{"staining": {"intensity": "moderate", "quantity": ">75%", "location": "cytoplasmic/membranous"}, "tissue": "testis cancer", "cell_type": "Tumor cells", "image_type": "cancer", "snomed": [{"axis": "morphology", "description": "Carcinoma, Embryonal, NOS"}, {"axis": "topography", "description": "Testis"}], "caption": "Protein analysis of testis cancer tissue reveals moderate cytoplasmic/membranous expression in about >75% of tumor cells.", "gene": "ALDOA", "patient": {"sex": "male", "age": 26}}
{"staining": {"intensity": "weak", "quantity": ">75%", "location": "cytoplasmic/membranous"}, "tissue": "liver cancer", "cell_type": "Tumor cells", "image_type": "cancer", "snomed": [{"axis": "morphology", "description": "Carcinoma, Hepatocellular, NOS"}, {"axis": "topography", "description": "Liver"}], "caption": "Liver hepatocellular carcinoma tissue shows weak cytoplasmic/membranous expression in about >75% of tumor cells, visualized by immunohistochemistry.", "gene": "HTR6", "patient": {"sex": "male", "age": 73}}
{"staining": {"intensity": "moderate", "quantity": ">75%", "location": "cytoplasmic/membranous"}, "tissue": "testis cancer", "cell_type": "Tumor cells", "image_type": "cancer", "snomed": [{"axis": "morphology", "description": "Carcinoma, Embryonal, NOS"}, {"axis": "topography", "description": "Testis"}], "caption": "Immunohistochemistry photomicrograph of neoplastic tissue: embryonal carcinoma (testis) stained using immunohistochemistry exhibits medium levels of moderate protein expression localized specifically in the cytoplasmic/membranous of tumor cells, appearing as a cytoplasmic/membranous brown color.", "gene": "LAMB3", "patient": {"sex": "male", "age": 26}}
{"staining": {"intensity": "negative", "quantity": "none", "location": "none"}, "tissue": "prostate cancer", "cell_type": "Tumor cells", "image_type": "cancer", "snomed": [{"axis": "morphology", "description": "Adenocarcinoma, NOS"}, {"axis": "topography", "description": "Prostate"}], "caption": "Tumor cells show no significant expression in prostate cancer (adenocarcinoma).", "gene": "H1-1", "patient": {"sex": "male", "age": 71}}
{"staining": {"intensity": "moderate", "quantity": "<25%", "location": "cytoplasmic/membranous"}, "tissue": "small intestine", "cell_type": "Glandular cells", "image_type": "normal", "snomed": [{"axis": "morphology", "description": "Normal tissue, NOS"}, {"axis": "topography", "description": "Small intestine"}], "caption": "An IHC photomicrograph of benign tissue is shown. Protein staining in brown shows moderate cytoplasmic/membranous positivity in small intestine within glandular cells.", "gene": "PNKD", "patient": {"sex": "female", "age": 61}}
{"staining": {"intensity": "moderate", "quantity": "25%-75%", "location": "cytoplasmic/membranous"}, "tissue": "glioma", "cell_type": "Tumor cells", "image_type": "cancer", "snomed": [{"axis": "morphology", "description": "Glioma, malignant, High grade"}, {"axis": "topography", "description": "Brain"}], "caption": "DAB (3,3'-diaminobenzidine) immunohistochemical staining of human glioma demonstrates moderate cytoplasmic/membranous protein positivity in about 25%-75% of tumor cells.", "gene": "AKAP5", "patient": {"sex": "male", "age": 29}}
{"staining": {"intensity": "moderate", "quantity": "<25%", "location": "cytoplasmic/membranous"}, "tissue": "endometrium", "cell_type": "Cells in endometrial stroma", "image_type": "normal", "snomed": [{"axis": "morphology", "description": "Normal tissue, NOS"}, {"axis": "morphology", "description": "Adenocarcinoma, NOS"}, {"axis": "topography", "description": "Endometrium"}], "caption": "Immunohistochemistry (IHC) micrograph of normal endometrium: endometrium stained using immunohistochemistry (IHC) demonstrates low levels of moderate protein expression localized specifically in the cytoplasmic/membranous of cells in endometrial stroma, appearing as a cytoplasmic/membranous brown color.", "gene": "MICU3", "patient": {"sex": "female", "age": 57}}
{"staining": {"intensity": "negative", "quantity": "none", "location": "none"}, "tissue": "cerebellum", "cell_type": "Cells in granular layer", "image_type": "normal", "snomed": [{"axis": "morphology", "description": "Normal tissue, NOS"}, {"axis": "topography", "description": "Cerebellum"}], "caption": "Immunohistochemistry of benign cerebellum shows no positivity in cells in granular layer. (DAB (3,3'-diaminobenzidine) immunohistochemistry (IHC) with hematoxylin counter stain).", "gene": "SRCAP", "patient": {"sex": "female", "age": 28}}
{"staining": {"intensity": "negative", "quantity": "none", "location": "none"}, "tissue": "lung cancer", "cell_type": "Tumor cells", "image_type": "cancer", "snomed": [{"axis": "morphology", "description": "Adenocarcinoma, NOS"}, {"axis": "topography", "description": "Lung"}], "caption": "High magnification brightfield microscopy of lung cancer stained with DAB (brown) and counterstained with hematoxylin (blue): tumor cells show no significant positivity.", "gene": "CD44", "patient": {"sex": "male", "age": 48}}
____________________
◆ ACTION ITEM: An exact transcription of the lines from the start of the listing through the line bearing "hepatocellular carcinoma tissue" is the whole answer.

◆ SOLUTION FOR THIS EXERCISE:
{"staining": {"intensity": "moderate", "quantity": ">75%", "location": "cytoplasmic/membranous"}, "tissue": "testis cancer", "cell_type": "Tumor cells", "image_type": "cancer", "snomed": [{"axis": "morphology", "description": "Carcinoma, Embryonal, NOS"}, {"axis": "topography", "description": "Testis"}], "caption": "Protein analysis of testis cancer tissue reveals moderate cytoplasmic/membranous expression in about >75% of tumor cells.", "gene": "ALDOA", "patient": {"sex": "male", "age": 26}}
{"staining": {"intensity": "weak", "quantity": ">75%", "location": "cytoplasmic/membranous"}, "tissue": "liver cancer", "cell_type": "Tumor cells", "image_type": "cancer", "snomed": [{"axis": "morphology", "description": "Carcinoma, Hepatocellular, NOS"}, {"axis": "topography", "description": "Liver"}], "caption": "Liver hepatocellular carcinoma tissue shows weak cytoplasmic/membranous expression in about >75% of tumor cells, visualized by immunohistochemistry.", "gene": "HTR6", "patient": {"sex": "male", "age": 73}}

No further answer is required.